The British were surprised to find that Ranjit Singh had agreed to not help Jaswant Rao Holkar with his army. They had agreed that as long as Ranjit Singh abstained from acts of hostility against them, their armies would never enter his territories or plain to seize his property.

#4

In 1807, Napoleon and Alexander I met on a raft on the river Nieman at Tilsit, and signed the Treaty of Tilsit. This strange friendship seemed to open the road to Samarkand for Napoleon. But there were consequences of which the British took advantage. Russia was an enemy of both Turks and Persians, so that Napoleon lost all claims to friendship in their eyes.

#5

Ranjit, the leader of the Sikhs, was a powerful and despotic ruler. He was unlettered, but intellectually alive and avid for knowledge.
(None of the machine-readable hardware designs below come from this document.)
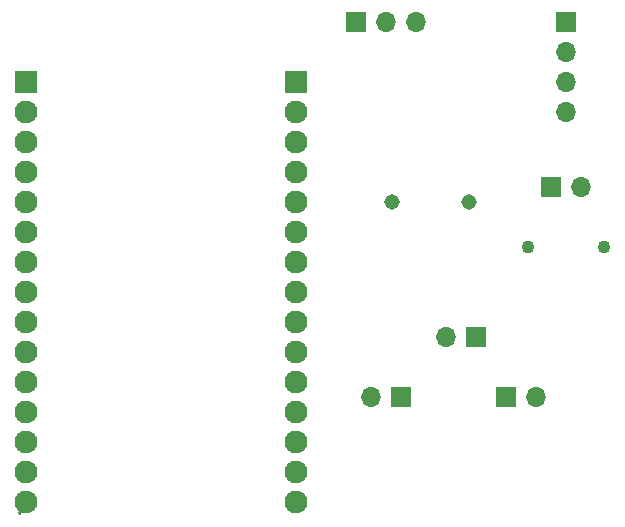
<source format=gbr>
%TF.GenerationSoftware,KiCad,Pcbnew,(5.1.12)-1*%
%TF.CreationDate,2021-12-20T17:02:30+01:00*%
%TF.ProjectId,PCB_Chair_tracker,5043425f-4368-4616-9972-5f747261636b,rev?*%
%TF.SameCoordinates,Original*%
%TF.FileFunction,Copper,L1,Top*%
%TF.FilePolarity,Positive*%
%FSLAX46Y46*%
G04 Gerber Fmt 4.6, Leading zero omitted, Abs format (unit mm)*
G04 Created by KiCad (PCBNEW (5.1.12)-1) date 2021-12-20 17:02:30*
%MOMM*%
%LPD*%
G01*
G04 APERTURE LIST*
%TA.AperFunction,ComponentPad*%
%ADD10R,1.700000X1.700000*%
%TD*%
%TA.AperFunction,ComponentPad*%
%ADD11O,1.700000X1.700000*%
%TD*%
%TA.AperFunction,ComponentPad*%
%ADD12R,1.930000X1.930000*%
%TD*%
%TA.AperFunction,ComponentPad*%
%ADD13C,1.930000*%
%TD*%
%TA.AperFunction,ComponentPad*%
%ADD14C,1.308000*%
%TD*%
%TA.AperFunction,ComponentPad*%
%ADD15C,1.100000*%
%TD*%
%TA.AperFunction,Conductor*%
%ADD16C,0.250000*%
%TD*%
G04 APERTURE END LIST*
D10*
%TO.P,tp2,1*%
%TO.N,/VIN*%
X153670000Y-97790000D03*
D11*
%TO.P,tp2,2*%
%TO.N,/B+*%
X151130000Y-97790000D03*
%TD*%
D12*
%TO.P,ESP1,J1_1*%
%TO.N,N/C*%
X121960001Y-71120000D03*
D13*
%TO.P,ESP1,J1_2*%
X121960001Y-73660000D03*
%TO.P,ESP1,J1_3*%
X121960001Y-76200000D03*
%TO.P,ESP1,J1_4*%
X121960001Y-78740000D03*
%TO.P,ESP1,J1_5*%
X121960001Y-81280000D03*
%TO.P,ESP1,J1_6*%
X121960001Y-83820000D03*
%TO.P,ESP1,J1_7*%
X121960001Y-86360000D03*
%TO.P,ESP1,J1_8*%
X121960001Y-88900000D03*
%TO.P,ESP1,J1_9*%
X121960001Y-91440000D03*
%TO.P,ESP1,J1_10*%
X121960001Y-93980000D03*
%TO.P,ESP1,J1_11*%
X121960001Y-96520000D03*
%TO.P,ESP1,J1_12*%
X121960001Y-99060000D03*
%TO.P,ESP1,J1_13*%
X121960001Y-101600000D03*
%TO.P,ESP1,J1_14*%
X121960001Y-104140000D03*
%TO.P,ESP1,J1_15*%
%TO.N,/VIN*%
X121960001Y-106680000D03*
D12*
%TO.P,ESP1,J2_1*%
%TO.N,/VIBRADOR_PIN*%
X144820001Y-71120000D03*
D13*
%TO.P,ESP1,J2_2*%
%TO.N,/TRIGGER_PIN*%
X144820001Y-73660000D03*
%TO.P,ESP1,J2_3*%
%TO.N,/ECHO_PIN*%
X144820001Y-76200000D03*
%TO.P,ESP1,J2_4*%
%TO.N,/ALARMA_PIN*%
X144820001Y-78740000D03*
%TO.P,ESP1,J2_5*%
%TO.N,N/C*%
X144820001Y-81280000D03*
%TO.P,ESP1,J2_6*%
X144820001Y-83820000D03*
%TO.P,ESP1,J2_7*%
X144820001Y-86360000D03*
%TO.P,ESP1,J2_8*%
X144820001Y-88900000D03*
%TO.P,ESP1,J2_9*%
X144820001Y-91440000D03*
%TO.P,ESP1,J2_10*%
X144820001Y-93980000D03*
%TO.P,ESP1,J2_11*%
X144820001Y-96520000D03*
%TO.P,ESP1,J2_12*%
X144820001Y-99060000D03*
%TO.P,ESP1,J2_13*%
X144820001Y-101600000D03*
%TO.P,ESP1,J2_14*%
%TO.N,/GND*%
X144820001Y-104140000D03*
%TO.P,ESP1,J2_15*%
%TO.N,/3V3*%
X144820001Y-106680000D03*
%TD*%
D10*
%TO.P,Prox1,1*%
%TO.N,/VIN*%
X167640000Y-66040000D03*
D11*
%TO.P,Prox1,2*%
%TO.N,/TRIGGER_PIN*%
X167640000Y-68580000D03*
%TO.P,Prox1,3*%
%TO.N,/ECHO_PIN*%
X167640000Y-71120000D03*
%TO.P,Prox1,4*%
%TO.N,/GND*%
X167640000Y-73660000D03*
%TD*%
D10*
%TO.P,Vib1,1*%
%TO.N,/VIBRADOR_PIN*%
X149860000Y-66040000D03*
D11*
%TO.P,Vib1,2*%
%TO.N,/VIN*%
X152400000Y-66040000D03*
%TO.P,Vib1,3*%
%TO.N,/GND*%
X154940000Y-66040000D03*
%TD*%
D10*
%TO.P,bat1,1*%
%TO.N,/B-*%
X160020000Y-92710000D03*
D11*
%TO.P,bat1,2*%
%TO.N,/B+*%
X157480000Y-92710000D03*
%TD*%
%TO.P,tp1,2*%
%TO.N,/GND*%
X165100000Y-97790000D03*
D10*
%TO.P,tp1,1*%
%TO.N,/B-*%
X162560000Y-97790000D03*
%TD*%
D11*
%TO.P,led1,2*%
%TO.N,Net-(R1-Pad2)*%
X168910000Y-80010000D03*
D10*
%TO.P,led1,1*%
%TO.N,/GND*%
X166370000Y-80010000D03*
%TD*%
D14*
%TO.P,Alt1,P*%
%TO.N,/ALARMA_PIN*%
X152960000Y-81280000D03*
%TO.P,Alt1,N*%
%TO.N,/GND*%
X159460000Y-81280000D03*
%TD*%
D15*
%TO.P,R1,1*%
%TO.N,/3V3*%
X164440000Y-85090000D03*
%TO.P,R1,2*%
%TO.N,Net-(R1-Pad2)*%
X170840000Y-85090000D03*
%TD*%
D16*
%TO.N,/VIN*%
X121305000Y-107610002D02*
X121960001Y-106955001D01*
%TD*%
M02*

</source>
He was also openly and shamelessly drunk, a vice which he encouraged in his associates.

#6

Ranjit’s love for his women, horses, and army found humorous expression in his troop of about a hundred and fifty pretty girls he called his Amazons. They were not only accomplished horsewomen, but singers, dancers, and bed companions.

#7

Ranjit Singh, the Sikh leader, was building an army that was trained on western lines. He was about to cross the cis-Sutlej river at the head of his army. Charles Metcalfe, a British special envoy, was sent to negotiate an anti-Buonaparte alliance.

#8

In 1808, the British sent an envoy to Ranjit to try and convince him to surrender his conquests. The Maharajah accepted the letter, but refused to read it during his celebrations. He invited the envoy to join in the celebration.

#9

The British demanded that Ranjit Singh withdraw his troops from newly conquered territory, but he refused.